§ **Given passage**:
3.b Attribute Offsets and Strides

Setting Strides and Offsets for Vertex Arrays and VBO

There are 2 ways to tell OpenGL in which layout the Vertices are stored:

  1. GL.InterleavedArrays()
    What GL.InterleavedArrays does is enable/disable the required client states for OpenGL to interpret our passed data, the first parameter tells that we have 2 floats for Texture Coordinates (T2f), 3 floats for Normal (N3F) and 3 floats for position (V3F). The second parameter is the stride that will be jumped to find the second, third, etc. set of texcoord/normal/position values. Since our Vertices are tighly packed, no stride (zero) is correct. The last parameter should point at Indices, but we already sent them to the VBO in video memory, no need to point at them again:

    GL.InterleavedArrays( InterleavedArrayFormat.T2fN3fV3f, 0, null );

    This command has the advantage that it's very obvious to the OpenGL driver what layout of data we have supplied, and it may be possible for the driver to optimize the memory. Remember that GL.InterleavedArrays will change states, if you manually disable EnableCap.VertexArray, EnableCap.NormalArray, EnableCap.TextureCoordArray or changing GL.VertexPointer, GL.NormalPointer or GL.TexCoordPointer (after calling GL.InterleavedArrays and before calling GL.DrawElements) make sure to enable them again or you won't see anything.

§ **Raw data**:
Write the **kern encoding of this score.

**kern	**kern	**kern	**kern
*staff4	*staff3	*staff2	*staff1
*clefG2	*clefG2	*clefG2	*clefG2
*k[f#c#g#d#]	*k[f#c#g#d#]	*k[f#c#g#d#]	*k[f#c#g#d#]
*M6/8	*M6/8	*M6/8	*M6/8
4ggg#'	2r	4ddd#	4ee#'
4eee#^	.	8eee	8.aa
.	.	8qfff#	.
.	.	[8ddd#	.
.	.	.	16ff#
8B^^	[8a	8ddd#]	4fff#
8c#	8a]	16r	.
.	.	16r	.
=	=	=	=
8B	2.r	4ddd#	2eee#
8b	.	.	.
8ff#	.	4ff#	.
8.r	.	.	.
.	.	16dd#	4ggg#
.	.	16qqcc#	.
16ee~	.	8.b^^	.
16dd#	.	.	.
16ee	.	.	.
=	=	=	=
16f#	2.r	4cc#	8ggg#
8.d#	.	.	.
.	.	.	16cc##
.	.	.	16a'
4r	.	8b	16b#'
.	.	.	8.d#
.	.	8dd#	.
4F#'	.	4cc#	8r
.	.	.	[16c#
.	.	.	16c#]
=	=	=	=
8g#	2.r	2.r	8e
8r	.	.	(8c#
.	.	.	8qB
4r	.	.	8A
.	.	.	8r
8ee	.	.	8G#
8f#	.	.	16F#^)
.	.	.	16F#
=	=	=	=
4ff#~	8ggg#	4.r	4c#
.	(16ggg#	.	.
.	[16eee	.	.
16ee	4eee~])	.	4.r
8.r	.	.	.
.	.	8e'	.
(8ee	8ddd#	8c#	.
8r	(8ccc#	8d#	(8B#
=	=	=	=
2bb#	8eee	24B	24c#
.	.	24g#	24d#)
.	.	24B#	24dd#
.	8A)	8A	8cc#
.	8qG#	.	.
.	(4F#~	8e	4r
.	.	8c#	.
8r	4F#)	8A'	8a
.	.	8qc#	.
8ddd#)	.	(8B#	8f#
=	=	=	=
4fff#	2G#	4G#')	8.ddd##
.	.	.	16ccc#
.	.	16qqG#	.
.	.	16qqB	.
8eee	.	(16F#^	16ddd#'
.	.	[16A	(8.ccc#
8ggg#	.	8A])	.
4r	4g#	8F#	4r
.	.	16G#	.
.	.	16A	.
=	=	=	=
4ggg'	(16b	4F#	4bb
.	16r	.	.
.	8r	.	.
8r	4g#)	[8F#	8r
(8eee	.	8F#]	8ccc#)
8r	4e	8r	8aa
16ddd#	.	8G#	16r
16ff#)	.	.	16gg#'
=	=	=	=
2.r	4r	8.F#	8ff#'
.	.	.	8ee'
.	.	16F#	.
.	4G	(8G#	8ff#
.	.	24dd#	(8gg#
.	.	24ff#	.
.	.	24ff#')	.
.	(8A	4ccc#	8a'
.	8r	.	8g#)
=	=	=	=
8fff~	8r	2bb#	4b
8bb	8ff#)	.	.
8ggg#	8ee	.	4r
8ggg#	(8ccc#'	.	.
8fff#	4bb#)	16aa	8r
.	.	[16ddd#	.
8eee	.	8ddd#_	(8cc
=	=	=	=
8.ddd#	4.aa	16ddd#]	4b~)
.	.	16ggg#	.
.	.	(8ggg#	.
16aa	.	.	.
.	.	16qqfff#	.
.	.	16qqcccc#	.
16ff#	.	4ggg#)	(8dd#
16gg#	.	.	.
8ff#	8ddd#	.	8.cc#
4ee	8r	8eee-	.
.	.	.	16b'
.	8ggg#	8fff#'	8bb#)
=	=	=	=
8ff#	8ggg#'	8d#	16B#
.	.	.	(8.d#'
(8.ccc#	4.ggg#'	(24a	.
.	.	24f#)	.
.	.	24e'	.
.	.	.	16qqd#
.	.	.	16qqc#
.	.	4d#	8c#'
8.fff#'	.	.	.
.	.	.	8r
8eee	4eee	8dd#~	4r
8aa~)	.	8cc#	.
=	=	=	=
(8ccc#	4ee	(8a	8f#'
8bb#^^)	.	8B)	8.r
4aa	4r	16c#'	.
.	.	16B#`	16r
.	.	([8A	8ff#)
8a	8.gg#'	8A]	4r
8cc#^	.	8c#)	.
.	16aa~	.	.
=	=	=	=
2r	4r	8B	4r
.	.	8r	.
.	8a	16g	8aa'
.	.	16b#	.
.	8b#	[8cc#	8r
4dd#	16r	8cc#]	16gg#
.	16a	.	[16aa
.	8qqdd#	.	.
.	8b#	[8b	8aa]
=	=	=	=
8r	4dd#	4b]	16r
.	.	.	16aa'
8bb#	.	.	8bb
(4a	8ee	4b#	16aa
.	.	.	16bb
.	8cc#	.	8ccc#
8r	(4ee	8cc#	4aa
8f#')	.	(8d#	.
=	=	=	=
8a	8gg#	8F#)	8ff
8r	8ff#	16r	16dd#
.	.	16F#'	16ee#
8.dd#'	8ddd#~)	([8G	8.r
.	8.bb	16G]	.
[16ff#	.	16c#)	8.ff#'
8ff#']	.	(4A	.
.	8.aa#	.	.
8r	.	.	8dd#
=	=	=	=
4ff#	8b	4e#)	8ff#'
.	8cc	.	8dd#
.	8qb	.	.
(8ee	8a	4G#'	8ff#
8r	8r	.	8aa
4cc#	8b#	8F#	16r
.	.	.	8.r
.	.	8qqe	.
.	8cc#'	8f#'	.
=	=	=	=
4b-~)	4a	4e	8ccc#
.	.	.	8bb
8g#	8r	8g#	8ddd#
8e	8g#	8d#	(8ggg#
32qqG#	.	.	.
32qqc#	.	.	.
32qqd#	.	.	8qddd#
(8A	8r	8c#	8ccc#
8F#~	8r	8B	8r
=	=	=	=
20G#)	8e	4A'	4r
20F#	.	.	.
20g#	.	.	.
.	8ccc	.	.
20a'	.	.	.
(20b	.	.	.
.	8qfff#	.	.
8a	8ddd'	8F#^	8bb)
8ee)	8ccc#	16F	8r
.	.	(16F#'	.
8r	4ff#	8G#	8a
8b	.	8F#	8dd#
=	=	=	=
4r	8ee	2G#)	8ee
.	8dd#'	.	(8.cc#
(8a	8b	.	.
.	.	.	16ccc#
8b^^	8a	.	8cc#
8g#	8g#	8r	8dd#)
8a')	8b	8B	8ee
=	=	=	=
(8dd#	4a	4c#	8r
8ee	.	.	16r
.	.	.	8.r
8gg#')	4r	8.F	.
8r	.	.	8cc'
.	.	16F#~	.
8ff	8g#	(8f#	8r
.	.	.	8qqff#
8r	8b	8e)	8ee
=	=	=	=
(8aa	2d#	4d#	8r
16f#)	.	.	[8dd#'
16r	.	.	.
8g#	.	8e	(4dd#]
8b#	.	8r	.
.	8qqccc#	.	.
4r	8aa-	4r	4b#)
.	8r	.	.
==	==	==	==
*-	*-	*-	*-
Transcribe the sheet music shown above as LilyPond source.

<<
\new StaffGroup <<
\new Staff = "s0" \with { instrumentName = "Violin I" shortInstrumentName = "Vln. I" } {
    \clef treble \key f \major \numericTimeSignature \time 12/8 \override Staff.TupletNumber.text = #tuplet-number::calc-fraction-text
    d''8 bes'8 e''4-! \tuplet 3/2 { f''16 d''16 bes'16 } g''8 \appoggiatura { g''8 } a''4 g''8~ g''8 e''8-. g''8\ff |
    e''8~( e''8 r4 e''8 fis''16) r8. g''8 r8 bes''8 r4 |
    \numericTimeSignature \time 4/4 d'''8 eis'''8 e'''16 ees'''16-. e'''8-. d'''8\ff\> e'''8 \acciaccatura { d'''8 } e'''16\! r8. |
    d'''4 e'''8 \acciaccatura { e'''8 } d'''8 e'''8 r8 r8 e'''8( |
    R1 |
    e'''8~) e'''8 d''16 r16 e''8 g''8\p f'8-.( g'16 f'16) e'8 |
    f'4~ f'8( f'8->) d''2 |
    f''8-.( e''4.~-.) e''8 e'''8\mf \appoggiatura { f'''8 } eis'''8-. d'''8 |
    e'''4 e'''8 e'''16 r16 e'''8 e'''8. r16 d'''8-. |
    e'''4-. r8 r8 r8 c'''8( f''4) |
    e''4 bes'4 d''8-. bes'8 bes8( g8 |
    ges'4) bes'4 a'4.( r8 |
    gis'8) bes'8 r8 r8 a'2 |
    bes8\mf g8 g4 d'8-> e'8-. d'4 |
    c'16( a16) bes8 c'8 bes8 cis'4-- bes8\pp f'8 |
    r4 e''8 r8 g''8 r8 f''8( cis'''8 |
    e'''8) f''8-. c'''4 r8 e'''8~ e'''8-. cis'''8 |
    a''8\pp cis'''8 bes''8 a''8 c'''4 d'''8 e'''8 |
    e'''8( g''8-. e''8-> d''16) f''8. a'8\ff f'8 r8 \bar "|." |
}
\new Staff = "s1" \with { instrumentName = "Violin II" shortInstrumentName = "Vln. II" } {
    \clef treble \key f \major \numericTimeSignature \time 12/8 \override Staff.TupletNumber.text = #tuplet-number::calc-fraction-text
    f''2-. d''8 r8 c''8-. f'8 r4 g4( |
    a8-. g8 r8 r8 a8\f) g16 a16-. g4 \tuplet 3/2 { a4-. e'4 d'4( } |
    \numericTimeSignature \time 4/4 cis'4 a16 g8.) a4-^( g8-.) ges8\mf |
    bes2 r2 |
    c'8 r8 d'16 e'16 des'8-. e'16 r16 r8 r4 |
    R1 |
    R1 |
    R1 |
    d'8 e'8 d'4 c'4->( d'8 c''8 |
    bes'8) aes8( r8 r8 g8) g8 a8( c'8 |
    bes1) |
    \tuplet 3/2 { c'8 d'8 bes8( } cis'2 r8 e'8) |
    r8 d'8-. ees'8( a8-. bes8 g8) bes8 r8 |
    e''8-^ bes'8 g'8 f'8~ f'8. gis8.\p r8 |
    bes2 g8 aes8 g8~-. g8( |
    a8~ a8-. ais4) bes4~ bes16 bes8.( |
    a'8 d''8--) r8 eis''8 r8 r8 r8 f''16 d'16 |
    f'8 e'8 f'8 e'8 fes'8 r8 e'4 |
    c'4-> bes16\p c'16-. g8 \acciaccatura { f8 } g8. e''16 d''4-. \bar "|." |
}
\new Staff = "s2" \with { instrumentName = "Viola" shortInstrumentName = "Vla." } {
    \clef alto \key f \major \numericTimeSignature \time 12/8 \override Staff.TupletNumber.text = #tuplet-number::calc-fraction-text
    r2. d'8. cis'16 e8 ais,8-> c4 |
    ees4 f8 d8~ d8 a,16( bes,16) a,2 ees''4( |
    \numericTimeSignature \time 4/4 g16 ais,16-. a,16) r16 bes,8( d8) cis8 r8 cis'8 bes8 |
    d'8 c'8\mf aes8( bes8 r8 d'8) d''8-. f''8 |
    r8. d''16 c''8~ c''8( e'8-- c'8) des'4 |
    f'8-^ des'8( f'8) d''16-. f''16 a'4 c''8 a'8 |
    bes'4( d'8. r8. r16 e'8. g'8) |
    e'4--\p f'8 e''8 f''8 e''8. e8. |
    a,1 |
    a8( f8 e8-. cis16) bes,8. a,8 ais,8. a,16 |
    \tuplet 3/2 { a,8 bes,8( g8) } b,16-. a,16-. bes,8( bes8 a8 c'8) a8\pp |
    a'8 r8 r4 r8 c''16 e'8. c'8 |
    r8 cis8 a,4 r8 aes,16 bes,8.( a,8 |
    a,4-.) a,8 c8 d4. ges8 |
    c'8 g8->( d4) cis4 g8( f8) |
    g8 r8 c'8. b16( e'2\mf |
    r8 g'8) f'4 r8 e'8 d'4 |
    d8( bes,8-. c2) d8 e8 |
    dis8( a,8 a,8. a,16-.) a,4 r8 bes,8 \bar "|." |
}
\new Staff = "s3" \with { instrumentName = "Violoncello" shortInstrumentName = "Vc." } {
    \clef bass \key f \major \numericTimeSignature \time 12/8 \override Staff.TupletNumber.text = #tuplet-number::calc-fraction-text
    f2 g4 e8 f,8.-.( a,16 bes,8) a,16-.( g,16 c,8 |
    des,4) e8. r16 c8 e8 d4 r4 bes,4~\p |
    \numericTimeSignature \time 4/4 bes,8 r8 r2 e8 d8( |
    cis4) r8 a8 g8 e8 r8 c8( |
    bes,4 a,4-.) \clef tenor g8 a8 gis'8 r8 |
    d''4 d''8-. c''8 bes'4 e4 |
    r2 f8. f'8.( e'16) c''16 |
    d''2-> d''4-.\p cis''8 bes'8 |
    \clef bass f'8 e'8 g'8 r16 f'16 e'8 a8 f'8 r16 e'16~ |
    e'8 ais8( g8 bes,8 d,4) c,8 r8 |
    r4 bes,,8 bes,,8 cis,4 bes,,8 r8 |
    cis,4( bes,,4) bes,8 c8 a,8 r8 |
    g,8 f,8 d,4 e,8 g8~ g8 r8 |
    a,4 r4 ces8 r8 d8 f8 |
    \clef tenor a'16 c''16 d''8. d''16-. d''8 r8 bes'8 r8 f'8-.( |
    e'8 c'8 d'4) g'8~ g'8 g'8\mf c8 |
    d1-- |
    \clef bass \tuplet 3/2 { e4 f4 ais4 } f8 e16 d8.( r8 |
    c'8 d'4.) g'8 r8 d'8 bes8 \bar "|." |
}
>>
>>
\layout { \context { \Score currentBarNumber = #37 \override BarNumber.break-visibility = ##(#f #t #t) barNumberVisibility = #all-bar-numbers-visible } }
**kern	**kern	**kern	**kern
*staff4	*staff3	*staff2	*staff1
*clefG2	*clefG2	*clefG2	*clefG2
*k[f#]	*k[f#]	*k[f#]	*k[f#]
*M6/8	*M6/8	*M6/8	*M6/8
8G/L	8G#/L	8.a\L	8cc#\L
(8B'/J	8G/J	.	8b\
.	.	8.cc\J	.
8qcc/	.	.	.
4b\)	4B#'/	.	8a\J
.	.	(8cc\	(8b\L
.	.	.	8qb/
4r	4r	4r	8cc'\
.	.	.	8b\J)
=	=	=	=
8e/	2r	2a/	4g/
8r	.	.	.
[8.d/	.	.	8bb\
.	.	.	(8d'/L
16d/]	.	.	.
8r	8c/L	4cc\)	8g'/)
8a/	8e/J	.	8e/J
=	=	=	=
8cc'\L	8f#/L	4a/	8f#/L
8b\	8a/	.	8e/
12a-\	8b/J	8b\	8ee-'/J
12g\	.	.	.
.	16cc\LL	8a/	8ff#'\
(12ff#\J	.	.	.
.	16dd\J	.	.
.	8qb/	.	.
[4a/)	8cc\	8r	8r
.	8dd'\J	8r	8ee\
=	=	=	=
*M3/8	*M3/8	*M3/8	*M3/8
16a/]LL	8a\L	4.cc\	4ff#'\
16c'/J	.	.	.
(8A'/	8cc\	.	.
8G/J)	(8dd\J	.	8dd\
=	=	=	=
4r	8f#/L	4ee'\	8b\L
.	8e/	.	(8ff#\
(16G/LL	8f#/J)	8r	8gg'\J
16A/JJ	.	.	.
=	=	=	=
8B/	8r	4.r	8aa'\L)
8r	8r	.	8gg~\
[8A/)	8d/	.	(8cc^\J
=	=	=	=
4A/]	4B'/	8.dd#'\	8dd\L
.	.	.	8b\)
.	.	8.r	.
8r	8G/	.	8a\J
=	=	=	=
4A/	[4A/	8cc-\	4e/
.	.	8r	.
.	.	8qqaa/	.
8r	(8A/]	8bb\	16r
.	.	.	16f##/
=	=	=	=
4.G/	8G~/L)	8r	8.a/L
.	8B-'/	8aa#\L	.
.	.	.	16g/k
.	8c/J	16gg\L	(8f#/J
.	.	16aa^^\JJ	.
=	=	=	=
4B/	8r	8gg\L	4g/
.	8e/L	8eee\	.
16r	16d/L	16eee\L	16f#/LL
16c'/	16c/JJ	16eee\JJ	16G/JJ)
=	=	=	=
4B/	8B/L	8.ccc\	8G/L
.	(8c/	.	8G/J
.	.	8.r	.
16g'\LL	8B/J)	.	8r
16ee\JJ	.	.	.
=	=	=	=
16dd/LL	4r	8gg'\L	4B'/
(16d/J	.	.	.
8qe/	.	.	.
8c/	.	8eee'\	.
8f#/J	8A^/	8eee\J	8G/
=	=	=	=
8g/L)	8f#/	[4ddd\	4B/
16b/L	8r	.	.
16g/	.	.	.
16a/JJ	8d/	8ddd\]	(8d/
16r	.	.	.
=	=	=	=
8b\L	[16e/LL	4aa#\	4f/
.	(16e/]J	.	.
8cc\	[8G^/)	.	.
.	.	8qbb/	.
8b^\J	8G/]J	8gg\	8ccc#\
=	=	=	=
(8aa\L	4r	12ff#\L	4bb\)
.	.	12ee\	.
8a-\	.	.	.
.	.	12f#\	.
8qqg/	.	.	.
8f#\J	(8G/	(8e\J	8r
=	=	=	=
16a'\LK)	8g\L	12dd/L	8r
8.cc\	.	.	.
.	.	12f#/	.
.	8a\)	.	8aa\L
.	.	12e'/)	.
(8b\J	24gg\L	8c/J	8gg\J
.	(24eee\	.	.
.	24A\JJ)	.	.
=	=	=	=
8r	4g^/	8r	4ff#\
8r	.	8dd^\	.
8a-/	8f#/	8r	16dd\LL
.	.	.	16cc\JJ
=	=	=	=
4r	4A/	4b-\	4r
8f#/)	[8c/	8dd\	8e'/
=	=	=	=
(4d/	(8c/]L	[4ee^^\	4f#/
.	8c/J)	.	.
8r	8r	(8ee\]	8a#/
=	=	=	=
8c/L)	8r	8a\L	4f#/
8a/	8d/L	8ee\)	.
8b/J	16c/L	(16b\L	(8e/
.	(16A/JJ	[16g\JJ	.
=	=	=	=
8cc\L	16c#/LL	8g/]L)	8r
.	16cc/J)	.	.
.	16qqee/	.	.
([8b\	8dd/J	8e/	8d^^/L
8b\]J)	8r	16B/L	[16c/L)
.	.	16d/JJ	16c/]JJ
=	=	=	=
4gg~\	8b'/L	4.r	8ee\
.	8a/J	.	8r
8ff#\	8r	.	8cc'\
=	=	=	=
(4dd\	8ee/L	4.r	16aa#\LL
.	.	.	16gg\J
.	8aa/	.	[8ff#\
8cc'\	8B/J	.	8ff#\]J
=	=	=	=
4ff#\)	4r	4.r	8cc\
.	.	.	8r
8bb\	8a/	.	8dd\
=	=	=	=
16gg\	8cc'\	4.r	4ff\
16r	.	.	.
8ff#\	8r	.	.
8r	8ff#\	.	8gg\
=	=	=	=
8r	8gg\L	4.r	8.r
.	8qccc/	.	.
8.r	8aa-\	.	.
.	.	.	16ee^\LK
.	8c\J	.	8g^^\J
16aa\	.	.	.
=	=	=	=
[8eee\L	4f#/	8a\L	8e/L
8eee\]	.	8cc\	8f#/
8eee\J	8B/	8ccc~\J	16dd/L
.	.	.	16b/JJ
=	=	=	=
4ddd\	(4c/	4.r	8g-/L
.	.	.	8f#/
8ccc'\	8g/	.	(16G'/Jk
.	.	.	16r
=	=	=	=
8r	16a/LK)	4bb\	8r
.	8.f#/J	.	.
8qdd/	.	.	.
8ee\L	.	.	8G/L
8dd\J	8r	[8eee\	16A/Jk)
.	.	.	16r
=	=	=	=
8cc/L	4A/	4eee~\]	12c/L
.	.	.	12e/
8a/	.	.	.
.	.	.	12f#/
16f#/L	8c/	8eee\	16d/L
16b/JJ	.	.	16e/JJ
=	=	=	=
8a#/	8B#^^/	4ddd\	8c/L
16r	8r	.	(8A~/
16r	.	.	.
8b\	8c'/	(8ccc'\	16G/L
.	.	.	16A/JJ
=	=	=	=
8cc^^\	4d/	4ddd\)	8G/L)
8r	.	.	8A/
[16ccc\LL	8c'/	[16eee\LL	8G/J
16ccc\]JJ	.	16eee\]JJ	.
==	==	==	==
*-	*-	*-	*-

§ **Work order 1**:
According to the attribute offsets passage, what does the T2f part of the first parameter tell OpenGL?
§ **Work order 2**:
Using the attribute offsets passage, explain why the last parameter of GL.InterleavedArrays is given as null.

§ **Answer area 1**:
It tells OpenGL that there are 2 floats for texture coordinates.

§ **Answer area 2**:
That parameter should point at the indices. They have already been sent to the VBO in video memory, so there is no need to point at them again.